# About this exercise:
For any picture in the lines below, please leave it out and copy the rest exactly.

# Dataset extract:
"""
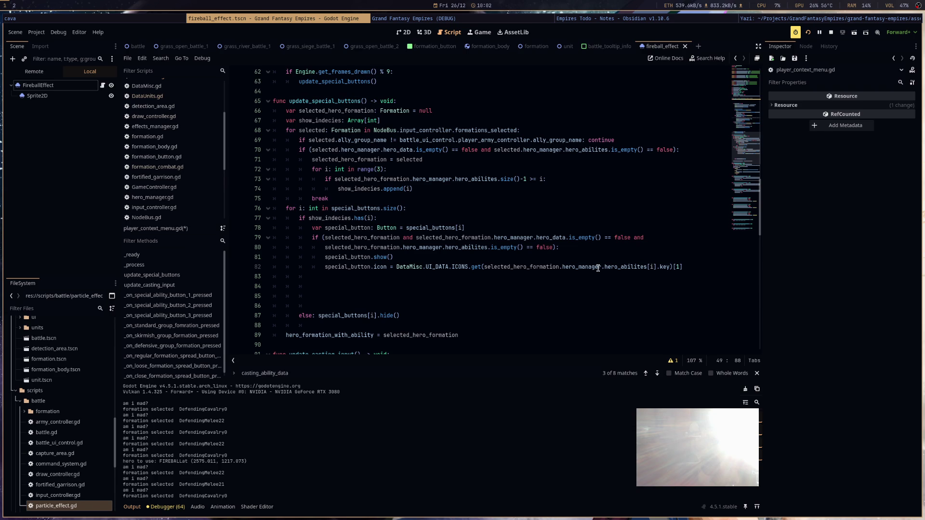
{"action": "scroll", "coordinate": [598, 268], "scroll_direction": "up", "scroll_amount": 12}
{"action": "left_click", "coordinate": [364, 295]}
{"action": "scroll", "coordinate": [563, 291], "scroll_direction": "down", "scroll_amount": 13}
{"action": "scroll", "coordinate": [528, 325], "scroll_direction": "down", "scroll_amount": 4}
"""
# Output for this task:
{"action": "scroll", "coordinate": [598, 268], "scroll_direction": "up", "scroll_amount": 12}
{"action": "left_click", "coordinate": [364, 295]}
{"action": "scroll", "coordinate": [563, 291], "scroll_direction": "down", "scroll_amount": 13}
{"action": "scroll", "coordinate": [528, 325], "scroll_direction": "down", "scroll_amount": 4}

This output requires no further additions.